Unfortunately, each of the technologies I’ve mentioned increases latency, as they often force users to authenticate in some way to ensure that the source of the traffic is understood first. Then they can perform their role by performing some sort of inspection before routing the traffic to the next point in the corporate network.
What makes the situation even worse is that often these services are initially built to support a single user performing a single task, such as browsing a website, as opposed to Outlook connecting and maintaining many persistent service connections. Staying with Outlook for a second, opening multiple shared calendars such as resource calendars or several executive calendars, will break the performance of network inspection entirely.
On top of that, the random nature of proxy servers exacerbates the situation even more by running out of threads. Or, when firewalls forcibly end long-running sessions, which in turn forces Outlook to reauthenticate many times.
Let’s take into consideration the fact that nothing is free, including any kind of inspection, because latency increases for every layer of inspection we add.

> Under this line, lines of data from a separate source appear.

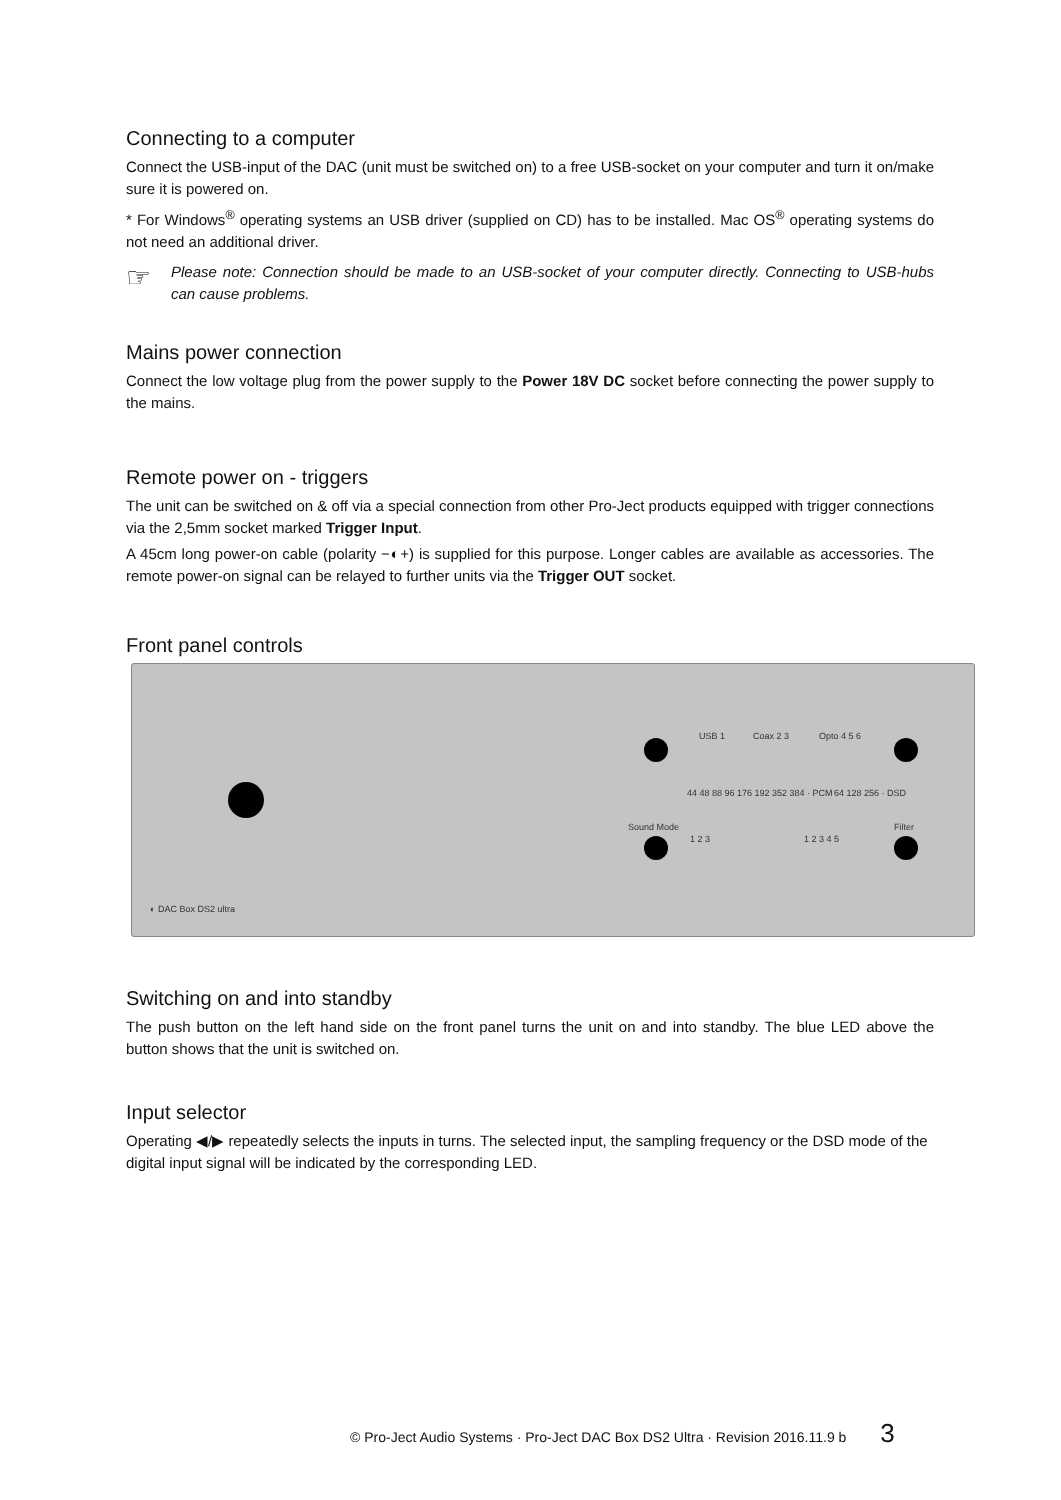Connecting to a computer
Connect the USB-input of the DAC (unit must be switched on) to a free USB-socket on your computer and turn it on/make sure it is powered on.
* For Windows<sup>®</sup> operating systems an USB driver (supplied on CD) has to be installed. Mac OS<sup>®</sup> operating systems do not need an additional driver.
☞
Please note: Connection should be made to an USB-socket of your computer directly. Connecting to USB-hubs can cause problems.
Mains power connection
Connect the low voltage plug from the power supply to the Power 18V DC socket before connecting the power supply to the mains.
Remote power on - triggers
The unit can be switched on & off via a special connection from other Pro-Ject products equipped with trigger connections via the 2,5mm socket marked Trigger Input.
A 45cm long power-on cable (polarity −◐+) is supplied for this purpose. Longer cables are available as accessories. The remote power-on signal can be relayed to further units via the Trigger OUT socket.
Front panel controls
USB 1 Coax 2 3 Opto 4 5 6
44 48 88 96 176 192 352 384 · PCM
64 128 256 · DSD
Sound Mode
1 2 3 1 2 3 4 5
Filter
◐ DAC Box DS2 ultra
Switching on and into standby
The push button on the left hand side on the front panel turns the unit on and into standby. The blue LED above the button shows that the unit is switched on.
Input selector
Operating ◀/▶ repeatedly selects the inputs in turns. The selected input, the sampling frequency or the DSD mode of the digital input signal will be indicated by the corresponding LED.
© Pro-Ject Audio Systems · Pro-Ject DAC Box DS2 Ultra · Revision 2016.11.9 b 3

This can quickly build up to a random latency component between 10 to 200 milliseconds per transaction, with our random multiplier added depending on load and time of day. This makes network performance troubleshooting extremely difficult.
The quickest way to increase performance in this scenario is to exclude Office 365 traffic from inspection for critical service namespaces. Critical service namespaces which Microsoft has pre-prioritized for us for significant service families, including Exchange, SharePoint, and Teams. Public guidance is available for generating PAC files for proxy server exclusion, as well as understanding which namespaces and IP ranges are critical to achieving the best possible performance. These public endpoints change from time to time, so it’s worth investing in change notification using mechanisms like Microsoft Flow or whatever your favorite method is to consume Web Services.
Measuring before and after
In a previous article, Paul Robichaux wrote about one of the public-facing tools offered by Microsoft, specifically https://connectivity.office.com/. This connectivity analyzer provides a technical view of network connectivity between the user and Office365. It will call out specific items such as proxy usage, network routing, DNS usage, closest service front-door acquisition, and more.
For a technical person who can understand the output and needs to prove to a manager that proxy inspection and other factors such as hairpinning internet egress is impacting performance, this tool is invaluable. While troubleshooting, many other tools like Fiddler, Wireshark, and command-line tools will be used. However, using https://connectivity.office.com/ is invaluable for creating a before/after view, and for measuring the specific impact of a change like DNS or ISP peering to find the closest front door.
Little value exists in inspecting the network traffic to a trusted cloud location, especially when other mechanisms are capable and in place to report on specific behavior in the cloud service. For example, ‘Who did What and When,’ as opposed to proxy servers or firewalls reporting that a particular user managed to connect to an address like outlook.office.com.
However, network latency is the number one issue worth pursuing when it comes to improving Office 365 service performance, and adopting the changes needed to lower latency due to security inspection is sure to cause intense arguments amongst security and IT teams. But change might be possible when user pain points are high enough amongst VIP users, forcing advocates of network inspection to reconsider their position.